| Selected extract |
-- Opening Marker --
If either of those 2 turned up at a case swap, I'd glass the [email protected]@@s. Not 'cause they're hipsters, but because they turned up with 4 tallies from their batch.


----------



## Black Devil Dog (9/2/13)

Good for them, who wouldn't want to make a living out of something they have a passion for?

As for how they look and what they wear.

I would like to think that homebrewers are too cool to be so judgemental about superficial things like that.


----------



## doon (9/2/13)

Nope because hipster fucks give me the shits


----------



## Black Devil Dog (9/2/13)

Easily shitted off then, you must hang out with bum.


----------



## doon (9/2/13)

yeah i guess. When i see them in their 300 dollar cardigans that are made to look like it cost tree fiddy it makes me want to punch them


----------



## Judanero (9/2/13)

doon said:


> yeah i guess. When i see them in their 300 dollar cardigans that are made to look like it cost tree fiddy it makes me want to punch them


Well it was about that time that I noticed that this "hipster" was about 8 stories tall, and a crustacean from the protozoic era


----------



## bum (9/2/13)
-- Closing Marker --
| Extracted entries |
-- Opening Marker --
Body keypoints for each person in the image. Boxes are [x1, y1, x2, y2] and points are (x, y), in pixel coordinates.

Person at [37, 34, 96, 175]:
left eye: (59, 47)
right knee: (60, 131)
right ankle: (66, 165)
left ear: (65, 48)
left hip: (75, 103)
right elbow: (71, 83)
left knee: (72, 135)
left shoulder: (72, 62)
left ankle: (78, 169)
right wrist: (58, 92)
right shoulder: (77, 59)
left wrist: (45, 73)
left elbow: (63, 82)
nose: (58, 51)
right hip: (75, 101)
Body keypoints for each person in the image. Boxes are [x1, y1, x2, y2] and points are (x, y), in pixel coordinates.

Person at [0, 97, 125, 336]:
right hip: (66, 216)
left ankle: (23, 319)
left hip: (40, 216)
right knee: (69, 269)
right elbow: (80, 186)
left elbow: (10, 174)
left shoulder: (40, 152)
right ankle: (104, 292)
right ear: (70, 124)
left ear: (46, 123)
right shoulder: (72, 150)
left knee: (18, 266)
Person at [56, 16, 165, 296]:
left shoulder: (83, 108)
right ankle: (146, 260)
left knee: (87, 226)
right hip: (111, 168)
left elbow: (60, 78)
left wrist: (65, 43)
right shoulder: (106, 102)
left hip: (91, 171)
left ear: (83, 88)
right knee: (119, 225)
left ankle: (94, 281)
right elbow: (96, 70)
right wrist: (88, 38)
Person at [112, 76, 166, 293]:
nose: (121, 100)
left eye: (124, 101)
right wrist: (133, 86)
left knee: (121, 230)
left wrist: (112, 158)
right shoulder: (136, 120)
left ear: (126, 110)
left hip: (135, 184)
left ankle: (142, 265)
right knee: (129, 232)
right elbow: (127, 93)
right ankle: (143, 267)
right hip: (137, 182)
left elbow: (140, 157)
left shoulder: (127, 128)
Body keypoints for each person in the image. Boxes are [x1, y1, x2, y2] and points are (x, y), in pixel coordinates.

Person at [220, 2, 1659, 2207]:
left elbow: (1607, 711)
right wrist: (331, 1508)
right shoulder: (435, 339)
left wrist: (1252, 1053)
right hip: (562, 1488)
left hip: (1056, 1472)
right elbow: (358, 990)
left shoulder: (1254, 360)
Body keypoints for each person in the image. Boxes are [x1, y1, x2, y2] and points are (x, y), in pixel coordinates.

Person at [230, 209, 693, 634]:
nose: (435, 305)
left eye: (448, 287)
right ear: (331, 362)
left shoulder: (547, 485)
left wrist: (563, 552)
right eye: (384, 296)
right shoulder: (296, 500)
-- Closing Marker --
| To do |
1. Reproduce the hipster brewers thread, everything from "If either of" down to "things like that.", swapping "superficial" for "shallow".
2. Carry the hipster brewers thread forward from its final line.

| Response list |
1.
If either of those 2 turned up at a case swap, I'd glass the [email protected]@@s. Not 'cause they're hipsters, but because they turned up with 4 tallies from their batch.


----------



## Black Devil Dog (9/2/13)

Good for them, who wouldn't want to make a living out of something they have a passion for?

As for how they look and what they wear.

I would like to think that homebrewers are too cool to be so judgemental about shallow things like that.

2.
Gingerbrew said:


> what do you think?


That we should protect beer and make sure no one else knows it is good. **** people different to me that like the same things as me!


----------



## tavas (10/2/13)

Judanero said:


> Well it was about that time that I noticed that this "hipster" was about 8 stories tall, and a crustacean from the protozoic era


Goddam Succubus!


----------



## squirt in the turns (10/2/13)

doon said:


> so what they dont have internet access and delivery in New York?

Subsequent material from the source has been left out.